● Task brief: Across the listing, the lines that include "todas" must be tallied and reported as a bare number.

● Record extracts:
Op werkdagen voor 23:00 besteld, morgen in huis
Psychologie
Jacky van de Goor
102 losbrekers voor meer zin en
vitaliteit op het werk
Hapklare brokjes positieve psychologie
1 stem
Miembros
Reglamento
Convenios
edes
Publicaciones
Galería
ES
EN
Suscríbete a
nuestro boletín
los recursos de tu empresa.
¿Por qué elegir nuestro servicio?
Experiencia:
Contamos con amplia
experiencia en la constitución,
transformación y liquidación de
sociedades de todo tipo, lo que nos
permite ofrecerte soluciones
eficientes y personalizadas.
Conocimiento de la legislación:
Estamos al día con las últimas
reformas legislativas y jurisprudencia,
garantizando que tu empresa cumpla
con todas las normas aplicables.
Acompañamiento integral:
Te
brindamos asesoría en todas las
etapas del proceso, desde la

● Your response: 2